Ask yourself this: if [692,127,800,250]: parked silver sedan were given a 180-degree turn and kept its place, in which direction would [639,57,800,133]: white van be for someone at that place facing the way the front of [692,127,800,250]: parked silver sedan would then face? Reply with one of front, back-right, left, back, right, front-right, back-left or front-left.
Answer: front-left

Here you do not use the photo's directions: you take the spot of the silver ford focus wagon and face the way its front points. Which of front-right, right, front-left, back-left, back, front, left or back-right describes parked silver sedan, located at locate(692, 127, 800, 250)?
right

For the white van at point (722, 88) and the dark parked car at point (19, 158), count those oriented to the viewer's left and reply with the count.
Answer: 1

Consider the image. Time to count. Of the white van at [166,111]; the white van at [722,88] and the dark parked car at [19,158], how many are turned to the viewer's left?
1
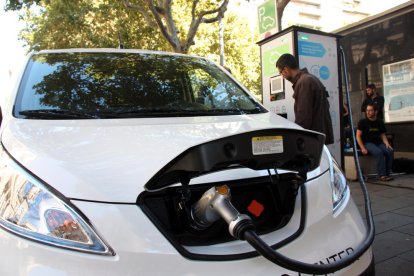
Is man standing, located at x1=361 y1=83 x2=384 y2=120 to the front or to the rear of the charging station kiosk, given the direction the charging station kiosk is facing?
to the rear

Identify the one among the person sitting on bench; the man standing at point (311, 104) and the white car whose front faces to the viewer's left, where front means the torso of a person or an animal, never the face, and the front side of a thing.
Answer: the man standing

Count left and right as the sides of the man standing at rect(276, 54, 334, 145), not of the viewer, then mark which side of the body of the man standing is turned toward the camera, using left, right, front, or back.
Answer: left

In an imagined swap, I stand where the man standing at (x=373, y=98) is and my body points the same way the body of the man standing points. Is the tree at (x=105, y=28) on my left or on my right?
on my right

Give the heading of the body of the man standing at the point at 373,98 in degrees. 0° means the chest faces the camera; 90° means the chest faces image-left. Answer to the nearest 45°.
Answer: approximately 45°

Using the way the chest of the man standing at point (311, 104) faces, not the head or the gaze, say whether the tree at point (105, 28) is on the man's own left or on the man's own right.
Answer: on the man's own right

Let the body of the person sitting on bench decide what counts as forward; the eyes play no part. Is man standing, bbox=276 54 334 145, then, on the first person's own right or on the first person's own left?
on the first person's own right
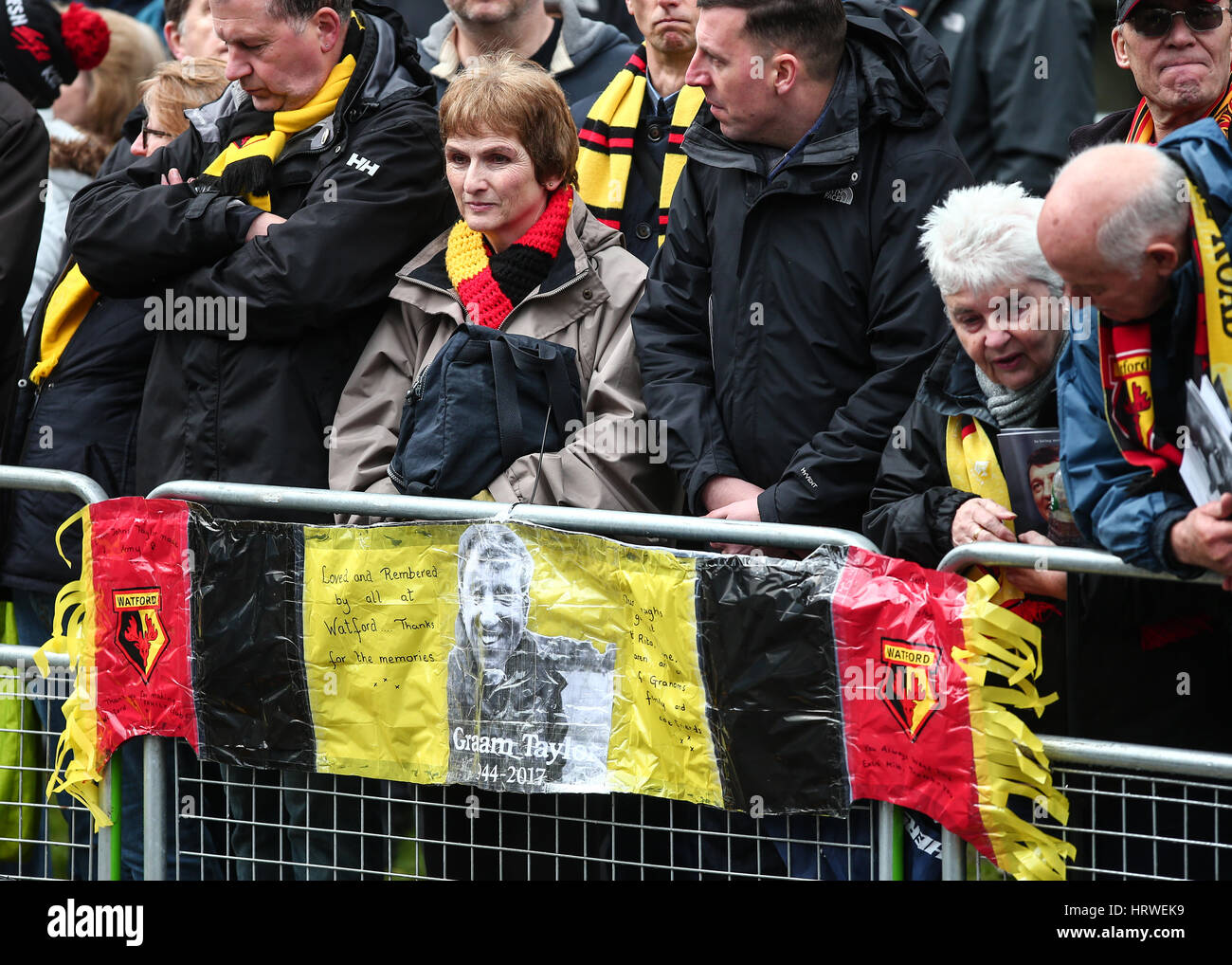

- - -

▸ **Task to carry out**
Copy out all of the records above with every "white van" switched to "delivery van", keeping everything else the same. Leave the pictures out.

▸ **Expected output**
Ask yourself this: if [692,127,800,250]: parked silver sedan were given a 180-degree turn and kept its place, in which direction would [639,57,800,133]: delivery van be for someone at that place facing the way the front of [692,127,800,250]: parked silver sedan would then face? Reply with one of front, back-right, left, back, right, front-right, back-left or front-left.
Answer: front-left

Here you do not use the photo's directions: you take the spot of the silver ford focus wagon and face the way its front points. Which of front-right, right, front-left, back-left, back, front, left or back-right describes parked silver sedan, located at locate(692, 127, 800, 250)?
right

For the delivery van at point (722, 88) and the dark parked car at point (19, 158), count those oriented to the viewer's left and reply with the count.
Answer: 1

Consider the image. Time to count. Of the delivery van at [166,111]; the delivery van at [722,88] and the dark parked car at [19,158], how many are turned to the viewer's left?
1
Is man standing, located at x1=361 y1=83 x2=384 y2=120 to the front or to the rear of the charging station kiosk, given the direction the charging station kiosk is facing?
to the rear

Identify the one among the person sitting on bench; the man standing at point (311, 104) and the white car whose front faces to the viewer's left, where front means the torso of a person or an animal, never the face, and the front side of a thing.
Answer: the man standing

Count left and right as the sides of the man standing at rect(276, 54, 334, 145), not of the viewer, then mark which side of the body of the man standing is turned toward the camera, using left, right, front, or back.
Answer: left

In an imagined swap, I stand where the man standing at (x=373, y=98) is and my body points the same way the body of the man standing points. Is the tree at (x=105, y=28) on my left or on my right?
on my right

Give the heading of the body of the man standing at the point at 373,98 in degrees. 0° means the chest faces the camera; 90° means the chest faces image-left. Answer to the nearest 45°.
Answer: approximately 45°

Using the way the chest of the man standing at point (311, 104) faces, not the head or the gaze, say whether the tree at point (105, 28) is on the man's own left or on the man's own right.
Answer: on the man's own right

Let the body of the person sitting on bench decide what counts as forward; the eyes play no part. Is man standing, bbox=276 54 334 145, then, on the first person's own right or on the first person's own left?
on the first person's own right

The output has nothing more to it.